Exercise description: Output nothing except the lines from the one containing "Another cell lies" through the final line of the data, both included, typed exactly, minus the pictures.

(Records excerpted from a collection)
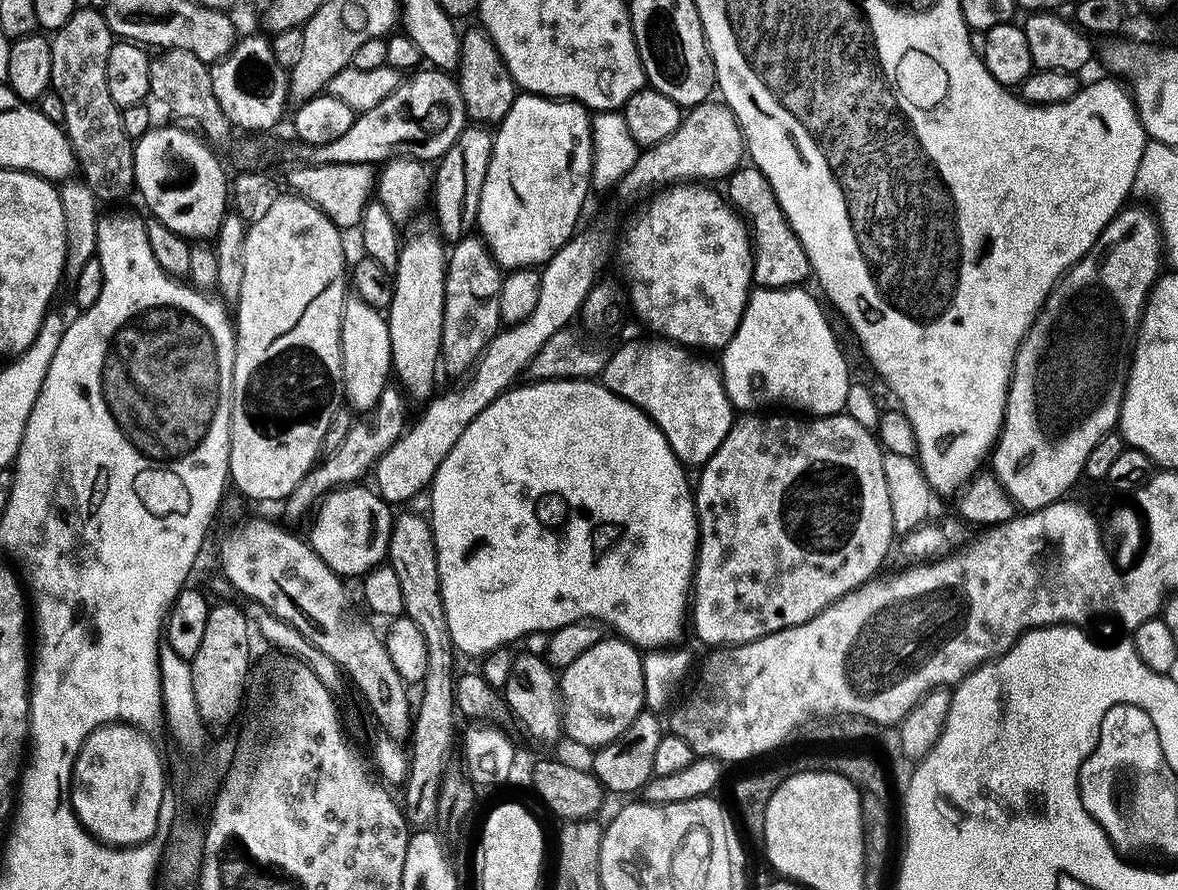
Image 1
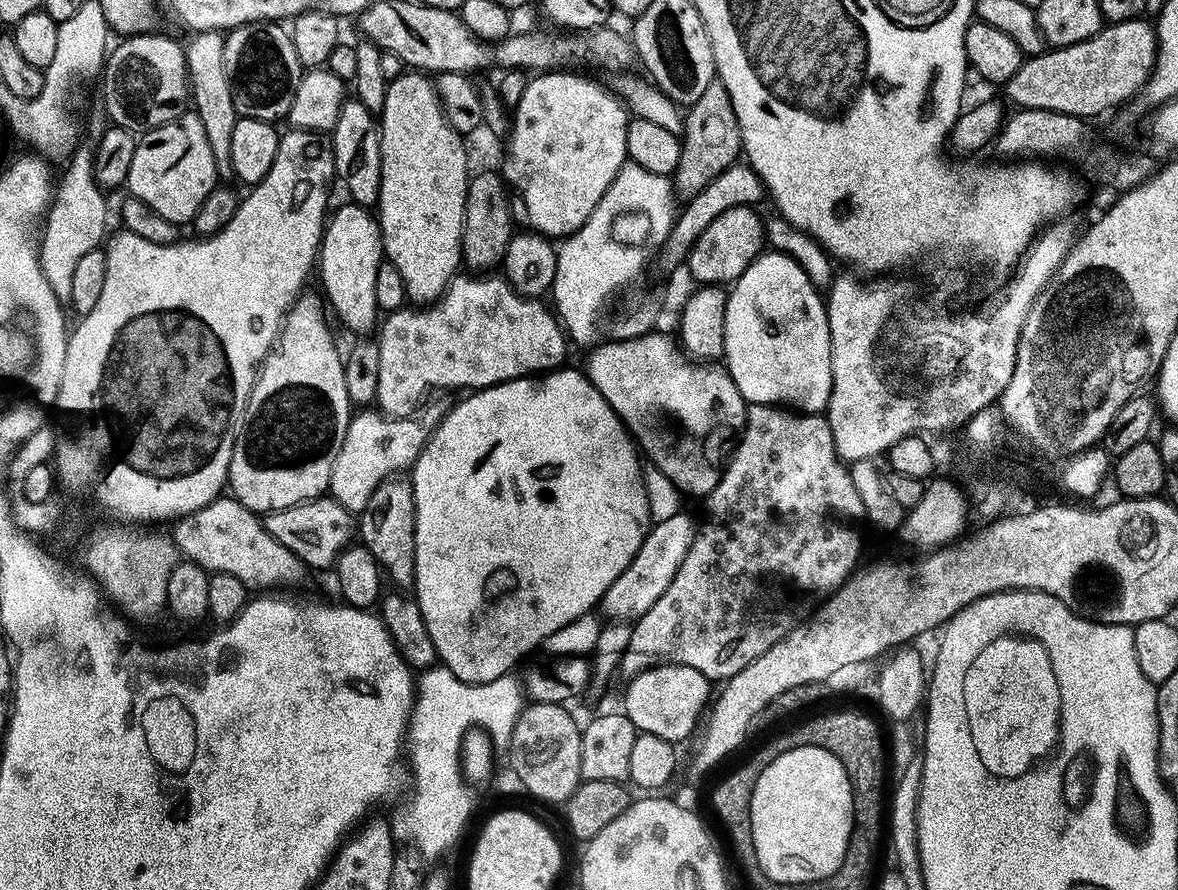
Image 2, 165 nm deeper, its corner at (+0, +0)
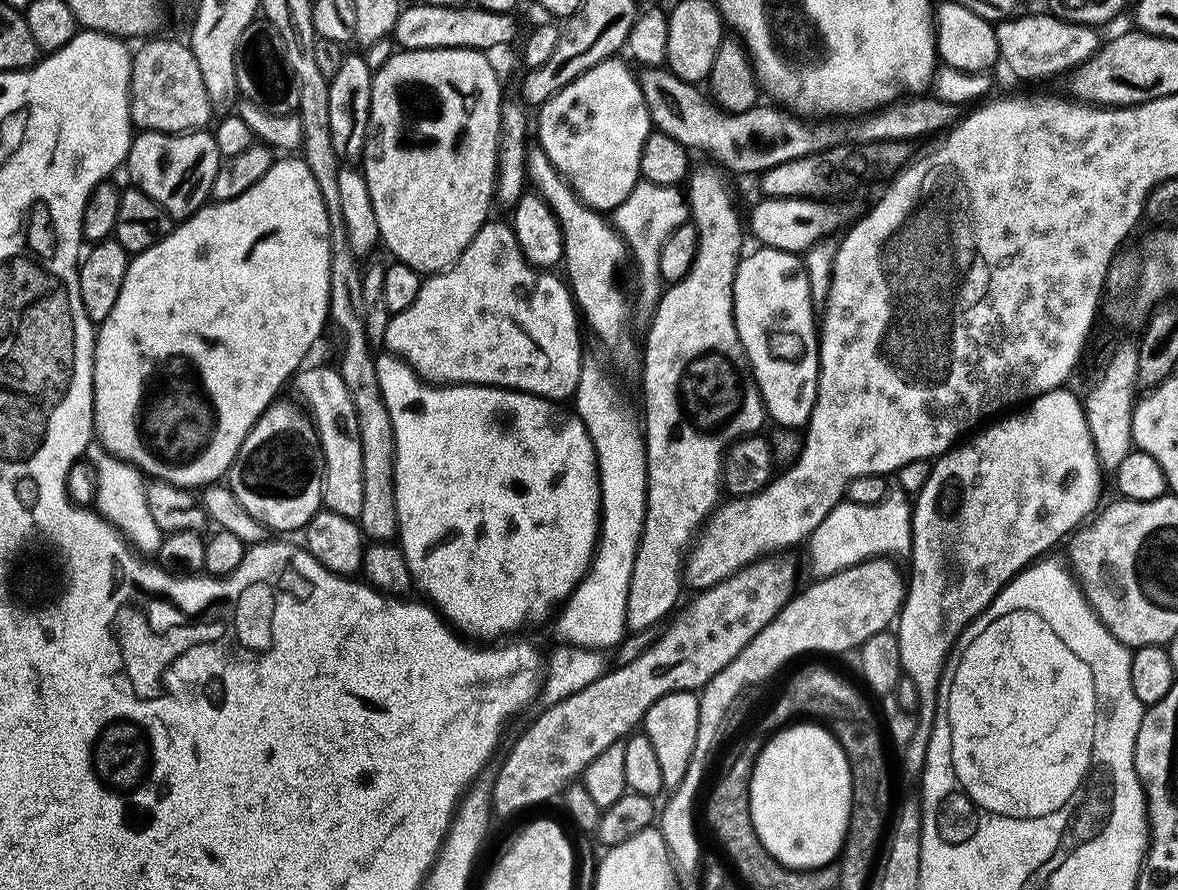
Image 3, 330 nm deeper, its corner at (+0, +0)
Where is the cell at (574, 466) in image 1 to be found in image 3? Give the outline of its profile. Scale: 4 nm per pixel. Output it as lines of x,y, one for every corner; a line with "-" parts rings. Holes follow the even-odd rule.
391,354
383,355
376,356
376,373
378,374
378,386
382,390
382,398
386,402
386,410
390,414
390,422
394,426
394,442
396,443
396,505
398,506
398,526
400,527
398,543
408,563
413,585
417,589
421,588
429,596
425,597
430,601
432,607
452,625
457,633
463,634
473,641
496,642
509,634
519,633
516,631
523,626
524,619
527,616
533,616
534,619
540,620
555,604
560,606
565,603
565,600
579,586
580,580
587,575
592,565
592,557
596,554
596,542
600,538
600,475
596,469
596,451
590,442
590,434
575,411
568,409
567,412
564,406
550,400
544,400
541,396
531,396
529,392
514,392
511,388
493,388
479,384
454,384
451,386
429,384
427,380
421,380
405,360
401,360
400,357

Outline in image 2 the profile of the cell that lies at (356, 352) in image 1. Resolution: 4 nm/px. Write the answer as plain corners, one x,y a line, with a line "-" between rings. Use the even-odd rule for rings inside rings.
344,202
344,205
341,206
340,209
337,210
336,213
329,215
326,220
326,227
324,230
324,235
322,237
322,243
318,249
318,272
320,268
320,280
322,283
324,283
324,292
323,295
326,297
328,295
328,300
327,303
330,305
332,303
332,308
334,311
337,312
338,315
340,315
340,320
342,323
345,324
346,327
349,328
350,331
352,332
360,332
356,334
364,334
367,332
364,332
367,330
368,327
371,326
372,323
375,322
376,320
376,315
378,315
378,309
376,307
376,299
374,298
374,282
377,281
378,279
378,266
380,263
385,259
385,254
384,254
384,242
380,238
380,226
377,220
377,217
375,215
372,216
367,207
363,204
353,204
351,202

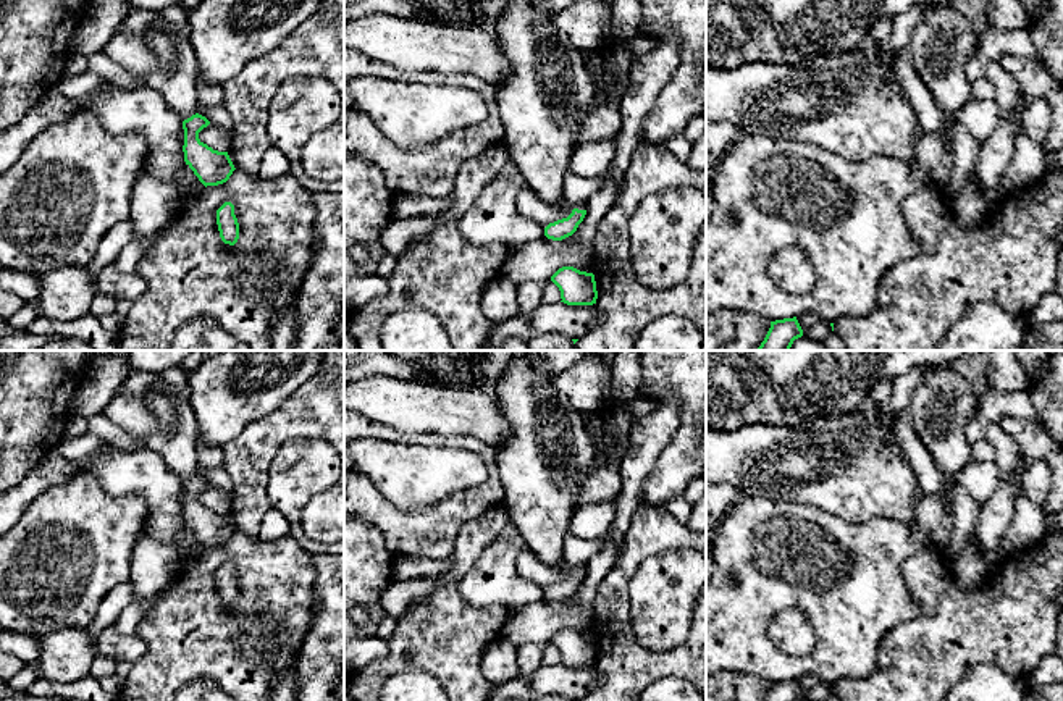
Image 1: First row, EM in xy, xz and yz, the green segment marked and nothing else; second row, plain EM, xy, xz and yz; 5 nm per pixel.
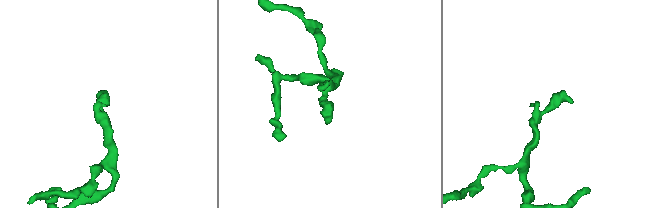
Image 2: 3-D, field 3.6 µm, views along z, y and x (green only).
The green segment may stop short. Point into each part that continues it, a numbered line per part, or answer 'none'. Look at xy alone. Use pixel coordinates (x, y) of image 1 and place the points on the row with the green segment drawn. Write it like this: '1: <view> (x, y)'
1: xy (155, 46)

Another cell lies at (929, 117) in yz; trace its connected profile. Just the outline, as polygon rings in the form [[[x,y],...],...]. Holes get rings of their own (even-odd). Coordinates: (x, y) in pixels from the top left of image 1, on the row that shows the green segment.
[[[906,55],[895,58],[890,69],[916,113],[918,131],[939,132],[943,126],[943,115],[910,58]]]

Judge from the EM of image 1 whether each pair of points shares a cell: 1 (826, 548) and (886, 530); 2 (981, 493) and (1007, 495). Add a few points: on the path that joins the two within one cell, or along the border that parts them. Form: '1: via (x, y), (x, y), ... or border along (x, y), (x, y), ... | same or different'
1: via (840, 548), (868, 548), (871, 545) | same
2: border along (1002, 482), (981, 506) | different

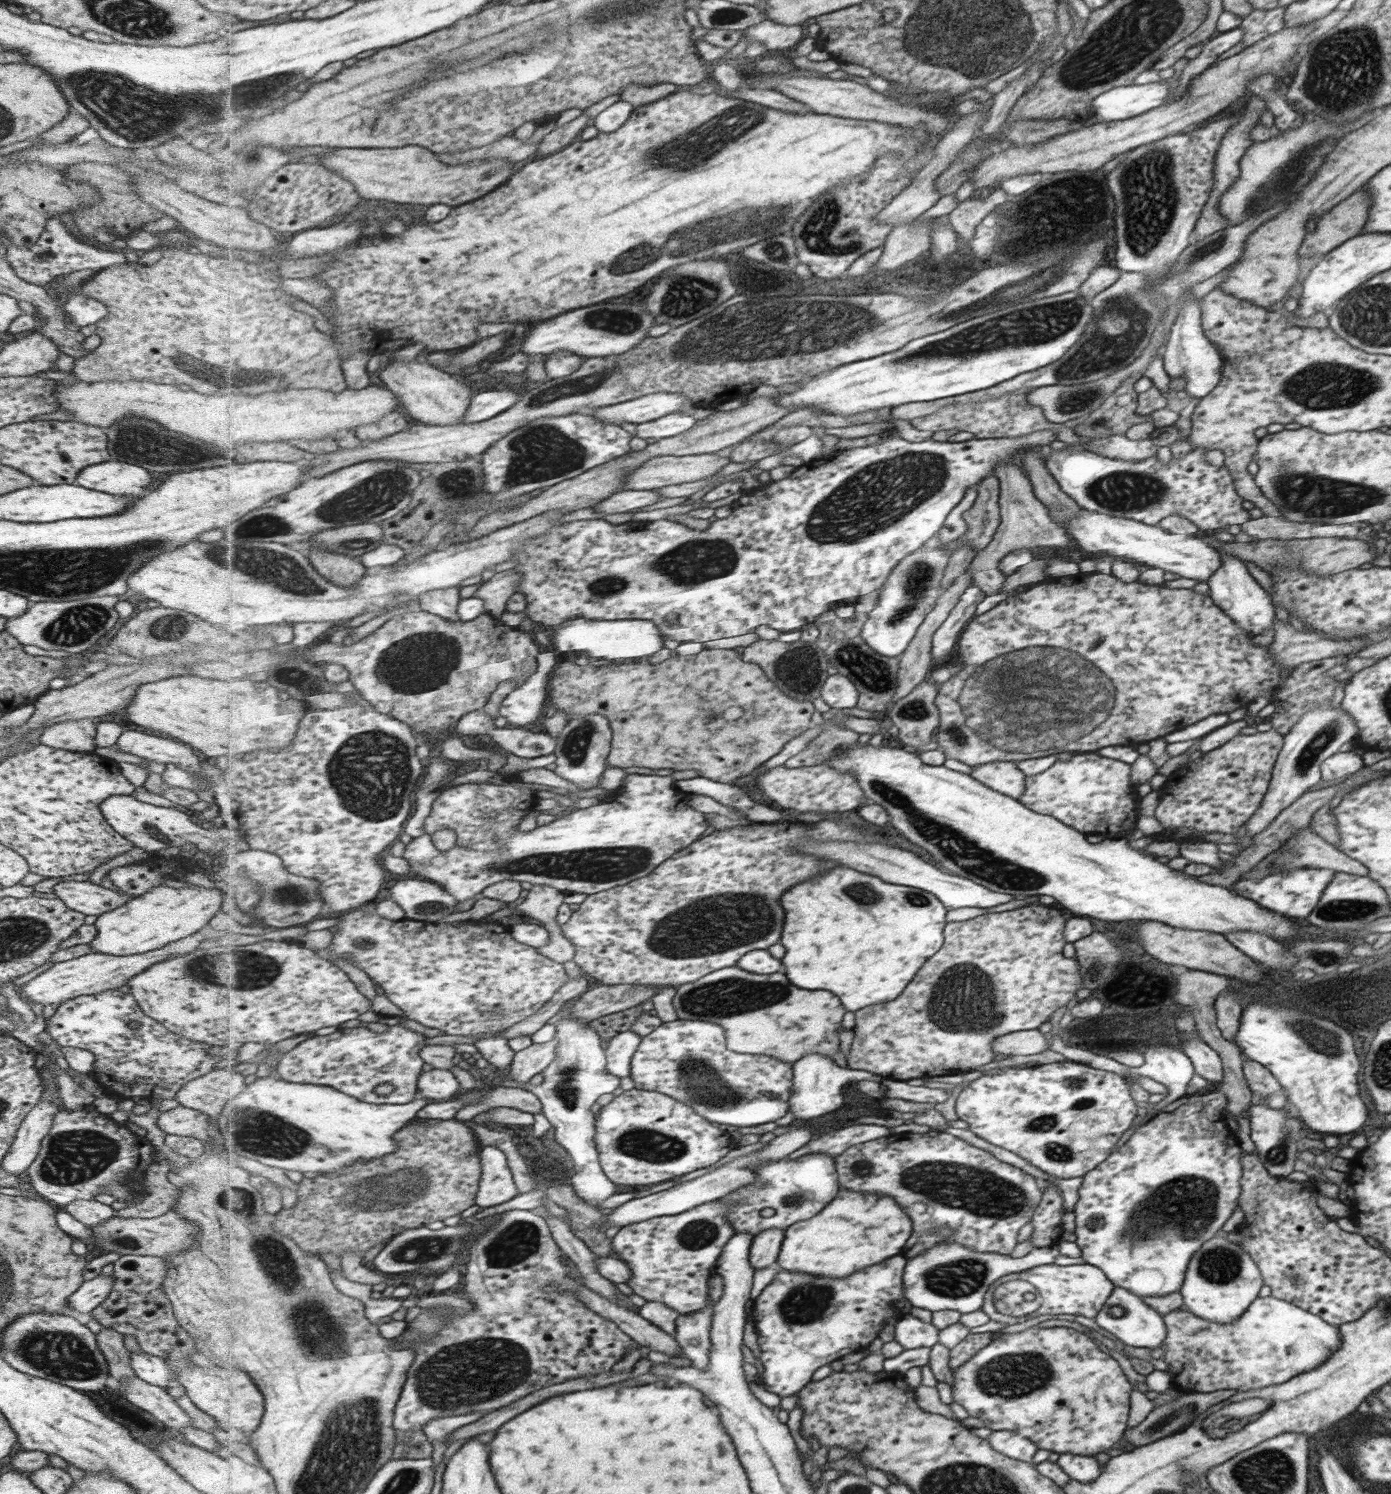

Exercise output:
Another cell lies at (929, 117) in yz; trace its connected profile. Just the outline, as polygon rings in the form [[[x,y],...],...]. Holes get rings of their own (even-odd). Coordinates: (x, y) in pixels from the top left of image 1, on the row that shows the green segment.
[[[906,55],[895,58],[890,69],[916,113],[918,131],[939,132],[943,126],[943,115],[910,58]]]

Judge from the EM of image 1 whether each pair of points shares a cell: 1 (826, 548) and (886, 530); 2 (981, 493) and (1007, 495). Add a few points: on the path that joins the two within one cell, or along the border that parts them. Form: '1: via (x, y), (x, y), ... or border along (x, y), (x, y), ... | same or different'
1: via (840, 548), (868, 548), (871, 545) | same
2: border along (1002, 482), (981, 506) | different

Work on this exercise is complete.